We did this for experiment once where we had, you know, especially the sales team, use Snapchat and send each other little video stories when they had a victory or defeat. Anytime they closed the big deal, they would just record a 10, 20 second video, you know, doing a happy dance or ringing the bell in their bedroom or whatever the hell they were doing, and they would send it to others to create that little bit of a social celebration moment to tighten up the fabric of the social markup of the team. Antish to put a smile on somebody’s face and give everybody on the team a sense for how everybody else feels and what their life and day looks like.

So you do want to inject a lot of video communication within your sales team, probably a lot more than what you do with other teams.

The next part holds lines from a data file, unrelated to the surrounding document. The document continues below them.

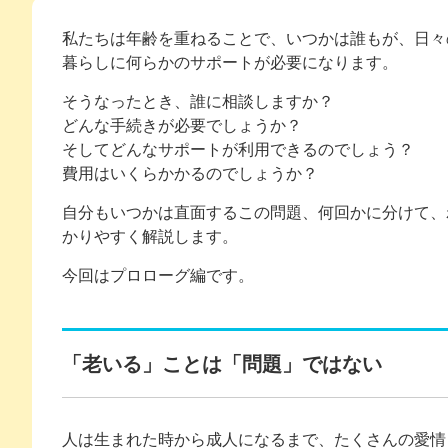
私たちは年齢を重ねることで、いつかは誰もが、日々
暮らしに何らかのサポートが必要になります。
そうなったとき、誰に相談しますか？
どんな手続きが必要でしょうか？
そしてどんなサポートが利用できるのでしょう？
費用はいくらかかるのでしょうか？
自分もいつかは直面するこの問題、何回かに分けて、
かりやすく解説します。
今回はプロローグ編です。
「老いる」ことは「問題」ではない
人は生まれた時から成人になるまで、たくさんの愛情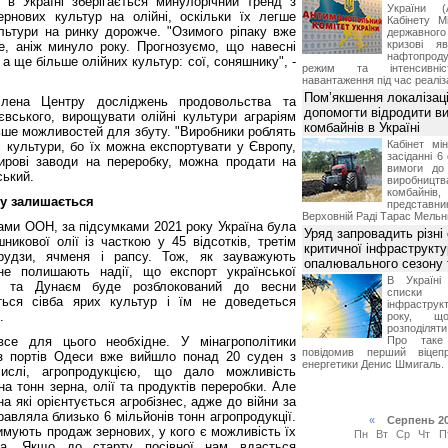
 в Україні зберігається минулорічний тренд з
України (
ернових культур на олійні, оскільки їх легше
Кабінету М
ультури на ринку дорожче. "Озимого ріпаку вже
державног
кризові я
ше, аніж минуло року. Прогнозуємо, що навесні
нафтопроду
а ще більше олійних культур: сої, соняшнику", -
режим та інтенсивніс
навантаження під час реаліза
Пом’якшення локалізаці
члена Центру досліджень продовольства та
допомогти відродити в
євського, вирощувати олійні культури аграріям
комбайнів в Україні
ільше можливостей для збуту. "Виробники роблять
Кабінет мі
і культури, бо їх можна експортувати у Європу,
засіданні 6
жирові заводи на переробку, можна продати на
вимоги до 
ський.
виробниц
комбайн
ту залишається
предста
Верховній Раді Тарас Мельн
ами ООН, за підсумками 2021 року Україна була
Уряд запровадить різні
никової олії із часткою у 45 відсотків, третім
критичної інфраструкт
рудзи, ячменя і рапсу. Тож, як зауважують
опалювального сезону 
 не полишають надії, що експорт української
В Україні
м та Дунаєм буде розблокований до весни
списки
ться сівба ярих культур і їм не доведеться
інфраструкт
.
року, що
розподілят
се для цього необхідне. У мінагрополітики
Про таке
повідомив перший віцепр
 з портів Одеси вже вийшло понад 20 суден з
енергетики Денис Шмигаль.
ислі, агропродукцією, що дало можливість
на тонн зерна, олії та продуктів переробки. Але
на які орієнтується агробізнес, адже до війни за
равляла близько 6 мільйонів тонн агропродукції.
«
Серпень 2
имують продаж зернових, у кого є можливість їх
Пн
Вт
Ср
Чт
П
іна. Якщо до старту посівної нам вдасться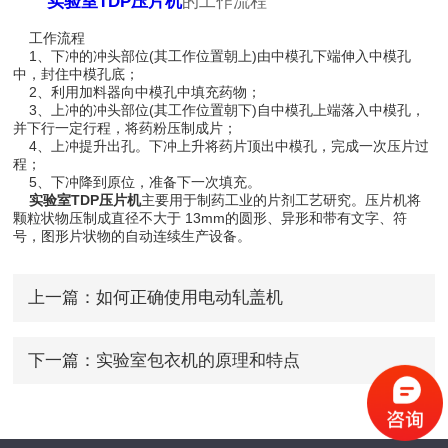
实验室TDP压片机
的工作流程
工作流程
1、下冲的冲头部位(其工作位置朝上)由中模孔下端伸入中模孔
中，封住中模孔底；
2、利用加料器向中模孔中填充药物；
3、上冲的冲头部位(其工作位置朝下)自中模孔上端落入中模孔，
并下行一定行程，将药粉压制成片；
4、上冲提升出孔。下冲上升将药片顶出中模孔，完成一次压片过
程；
5、下冲降到原位，准备下一次填充。
实验室TDP压片机
主要用于制药工业的片剂工艺研究。压片机将
颗粒状物压制成直径不大于 13mm的圆形、异形和带有文字、符
号，图形片状物的自动连续生产设备。
上一篇：
如何正确使用电动轧盖机
下一篇：
实验室包衣机的原理和特点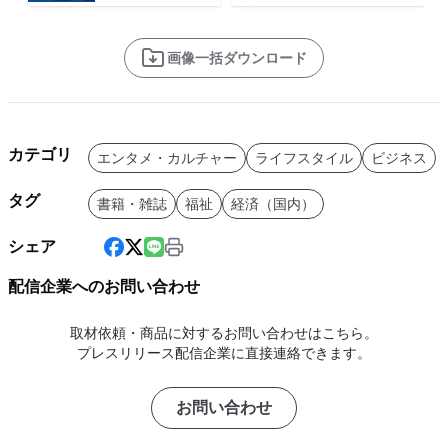
画像一括ダウンロード
カテゴリ
エンタメ・カルチャー
ライフスタイル
ビジネス
タグ
書籍・雑誌
福祉
経済（国内）
シェア
配信企業へのお問い合わせ
取材依頼・商品に対するお問い合わせはこちら。
プレスリリース配信企業に直接連絡できます。
お問い合わせ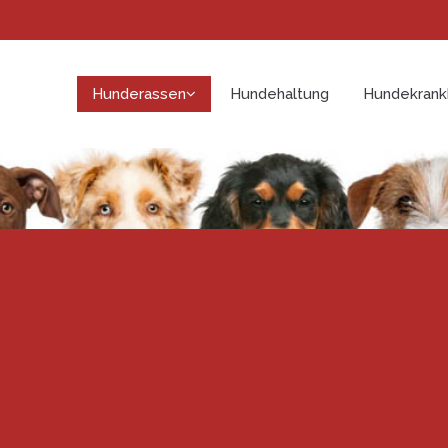
Hunderassen
Hundehaltung
Hundekrank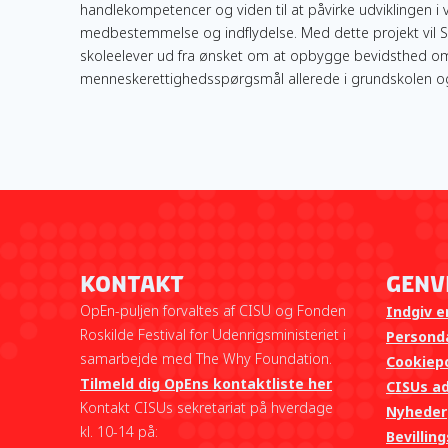
handlekompetencer og viden til at påvirke udviklingen i ve
medbestemmelse og indflydelse. Med dette projekt vil 
skoleelever ud fra ønsket om at opbygge bevidsthed o
menneskerettighedsspørgsmål allerede i grundskolen og 
Kontakt
Genv
OpEn-puljen forvaltes af CISU og Fonden
Indgiv e
Roskilde Festival for Udenrigsministeriet i
Personda
samarbejde med The Why Foundation.
Cookiepo
Tilmeld dig OpEns kontaktliste her
CISUs a
Kontakt CISUs sekretariat på hverdage
Nyheder
kl. 10-14 på:
Bevillin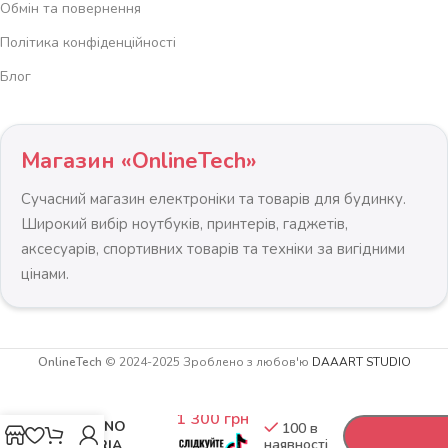
Обмін та повернення
Політика конфіденційності
Блог
Магазин «OnlineTech»
Сучасний магазин електроніки та товарів для будинку.
Широкий вибір ноутбуків, принтерів, гаджетів,
аксесуарів, спортивних товарів та техніки за вигідними
цінами.
OnlineTech
© 2024-2025 Зроблено з любов'ю
DAAART STUDIO
Скандинавське
-
+
Крісло
1 300
грн
LUGANO
100 в
наявності
IMPERIA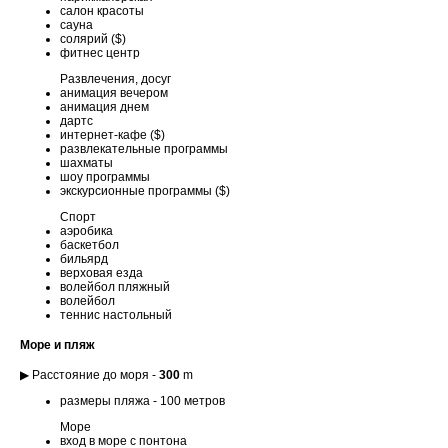
салон красоты
сауна
солярий ($)
фитнес центр
Развлечения, досуг
анимация вечером
анимация днем
дартс
интернет-кафе ($)
развлекательные программы
шахматы
шоу программы
экскурсионные программы ($)
Спорт
аэробика
баскетбол
бильярд
верховая езда
волейбол пляжный
волейбол
теннис настольный
Море и пляж
▶ Расстояние до моря -
300
m
размеры пляжа - 100 метров
Море
вход в море с понтона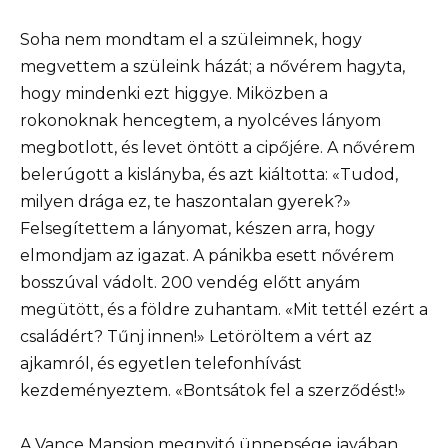
Soha nem mondtam el a szüleimnek, hogy
megvettem a szüleink házát; a nővérem hagyta,
hogy mindenki ezt higgye. Miközben a
rokonoknak hencegtem, a nyolcéves lányom
megbotlott, és levet öntött a cipőjére. A nővérem
belerúgott a kislányba, és azt kiáltotta: «Tudod,
milyen drága ez, te haszontalan gyerek?»
Felsegítettem a lányomat, készen arra, hogy
elmondjam az igazat. A pánikba esett nővérem
bosszúval vádolt. 200 vendég előtt anyám
megütött, és a földre zuhantam. «Mit tettél ezért a
családért? Tűnj innen!» Letöröltem a vért az
ajkamról, és egyetlen telefonhívást
kezdeményeztem. «Bontsátok fel a szerződést!»
A Vance Mansion megnyitó ünnepsége javában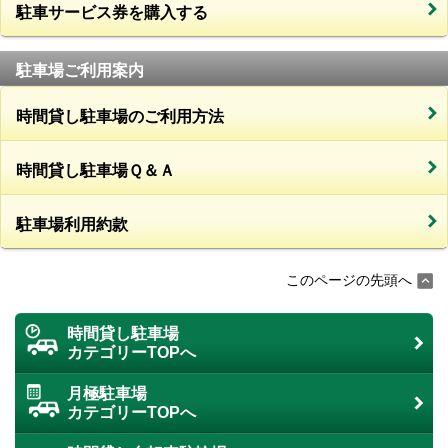
駐車サービス券を購入する
駐車場ご利用案内
時間貸し駐車場のご利用方法
時間貸し駐車場Ｑ＆Ａ
駐車場利用約款
このページの先頭へ
時間貸し駐車場
カテゴリーTOPへ
月極駐車場
カテゴリーTOPへ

And the worst thing that you could do with a remote sales team or remote sales rep. It’s just to give them some kind of a quota of goal and then tell them, you know what? You know, I’ll check in with you again in a month or in a quarter and see how it’s going. That’s never going to work well. Right. This is not a good idea for any team member in any team, I would say in a remote company, but in the past, I’m sure some companies and some people got away with it, especially when it comes to maybe a developer or designer. Um, somebody that could maybe productively work on their own for many, many days and then show kind of a, a work finish, work product to somebody else. But in sales, you really want to have daily interaction, communication, motivation, um, just the ability for everybody on the sales team to feel very close and very connected with their peers in video. Is going to be a big component to making that happen.

All right, so these were the three tips, the three mistakes to avoid and the three things to do if you want to build a successful remote sales team in today’s world.